Text segment

PHOENIX (By
Jon
Garrido, The Jon Garrido News
Network) November 7, 2008 —
Intermingled with the cries of
anguish in GOP circles this week —
as well as a few choice words aimed
at the McCain campaign — there is a
common mantra: What do we do now?
The Republican Party in
conversations across America has
reached the conclusion restructuring
is required to re-gain political
strength brought about by eight
years of failure of George Bush and
his devastating policies.
While there is truth George Bush
will go down as the worst United
States President in American
history, this in only a minor factor
in the demise of the Republican
Party.
The primary reason for the demise of
the Republican Party is the
significant change in America's
demographics. It is this alone that
is at the core for the coming
extinction of the Republican Party.
One look across the vastness of
America over the last 100 years
centers on the values of the
heartland of Middle America. From
the conservative white inhabitants
of this area, outward migration over
the past 50 years, seniors have
migrated primarily to states with
milder climates such as Arizona, New
Mexico and Texas bringing values
long etched in brains and bred in
the hearts of white conservative
Republican families.
In Arizona, bastilles of retired
seniors from Iowa, Ohio, Indiana,
Illinois, North Dakota, South
Dakota, Nebraska, Wisconsin, and
Michigan have taken refuge
fortifying themselves in Sun City,
Sun City West, and Surprise while
Minnesota seniors have flocked to
Rio Verde and Fountain Hills (This
is where Arpaio lives).
It is these white conservative
Republican seniors who dominate
Maricopa County elections as evident
from the unprecedented 5th term
election of Joe Arpaio. Ask any
white senior what they think of Joe
Arpaio and you will be told they
support what Arpaio is doing
arresting "illegals" who are
destroying America.
Another problem caused by white
conservative seniors from the
mid-west is they tend to have
children
indoctrinated with the same core
values they have received from their
parents. These children are found
everywhere in the Phoenix area.
This is the membership of the white
conservative Republican Party
increasingly becoming less grand
than old — and outdated. As
reflected in Tuesday’s results and
exit polls, it’s a party
overwhelmingly white, rural and aged
in a country that is rapidly
becoming racially mixed and
suburban.

Input data

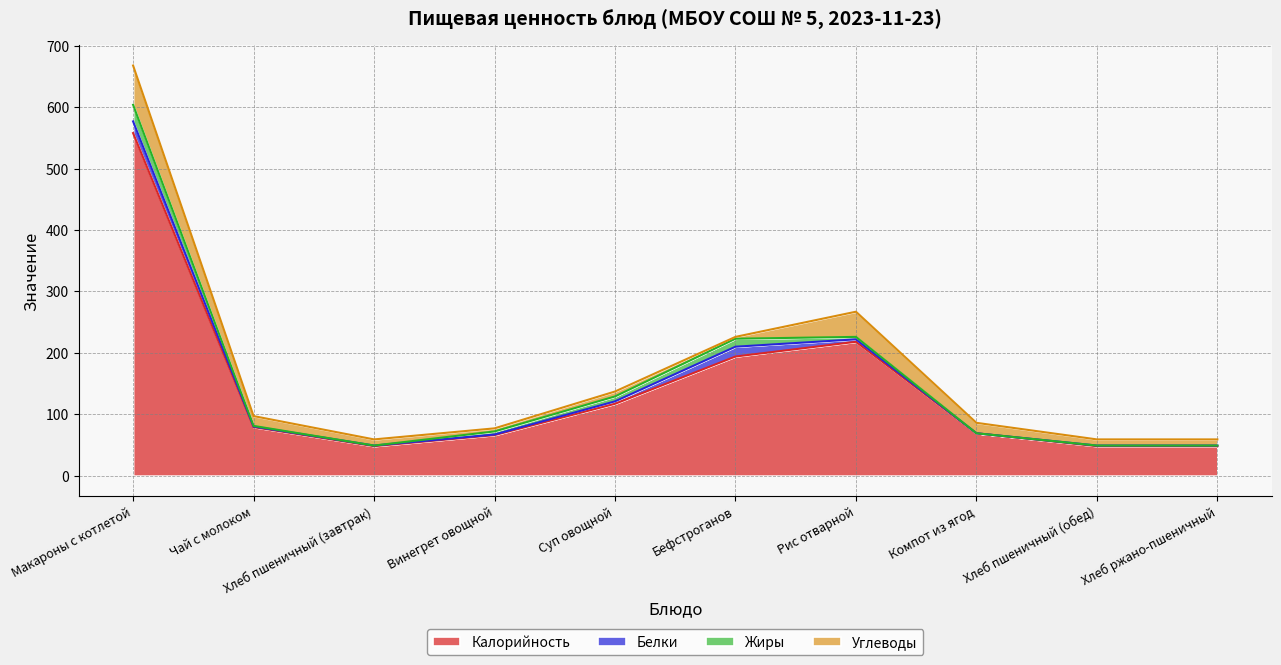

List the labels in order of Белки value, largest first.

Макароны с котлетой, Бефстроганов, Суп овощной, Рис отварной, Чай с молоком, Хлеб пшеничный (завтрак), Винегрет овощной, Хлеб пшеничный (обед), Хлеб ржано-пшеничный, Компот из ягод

Brief A
Answer these about the column on the Republican Party, marking each answer (i), (ii) or (iii):
(i) Which three states with milder climates are named as places seniors migrated to?
(ii) Where have Minnesota seniors flocked?
(iii) Which term was Joe Arpaio elected to, according to the column?
Brief B
Rewrite the part of the column on the Republican Party that begins at the words "The Republican Party in" and stops after "his devastating policies.", putting "reorganization" where "restructuring" stands.
Brief C
Extend the column about the Republican Party and America's changing demographics, picking up after its last sentence.

Answer box A
(i) Arizona, New Mexico and Texas
(ii) Rio Verde and Fountain Hills
(iii) An unprecedented 5th term

Answer box B
The Republican Party in
conversations across America has
reached the conclusion reorganization
is required to re-gain political
strength brought about by eight
years of failure of George Bush and
his devastating policies.

Answer box C
Conservative Republicans are in
denial
It is obvious math is not taught in
middle America. Conservative
Republicans fail to see the
importance of doing the math to see
the demographic evolution of America
to a Hispanic America.
We will not get there today. We may
get there tomorrow but the day is
coming when Arizona and Texas will
be in play with the growth of
Hispanic Americans and the earliest
date is 2012 when Arizona and Texas
will vote Democratic.
As for Republican Party
restructuring, nothing can be done
with a new direction on the issues
because at the heart of all white
conservative Republicans is a
fundamental difference in the way
they perceive Hispanics and blacks.
Yesterday, a Hispanic American
married to a white woman from the
mid-West shared with me his in-laws,
still back in the mid-West, believe
Barack Obama is a Muslim.
Most ominous for Republicans, the
GOP is in dire straits as evident in
consecutive election cycles the
Republican Party now finds itself in
its worst straits since the rise of
the conservative coalition — a
minority party without the White
House, fewer seats in the House and
Senate, only 21 governors and full
control of just 14 state
legislatures.
All the king's men can strategize on
how to prevent the dinosaurs from
traveling down the road to oblivion
but nothing can put Humpty Dumpty
back together again from his fall.
- Humpty
Dumpty sat on a
wall.
- Humpty
Dumpty had a
great fall.
- All the
king's horses
and all the
king's men
- Couldn't
put Humpty
together again.
Beyond demography the party is now,
thanks to the outgoing president and
some members of Congress, perceived
by many voters as either
incompetent, corrupt or just not
standing for much.
In an election focused on the
economy like none since 1992,
Democrats had the advantage on which
party would best address the current
financial crisis, limit spending,
reduce the deficit and cut taxes for
middle-class voters, according to a
pre-election survey taken across
four battleground states — Virginia,
Florida, Ohio and Colorado — by the
American Issues Project, a
conservative third-party group. Not
coincidentally, each of those states
— red in 2004 — flipped to the
Democrats on Tuesday.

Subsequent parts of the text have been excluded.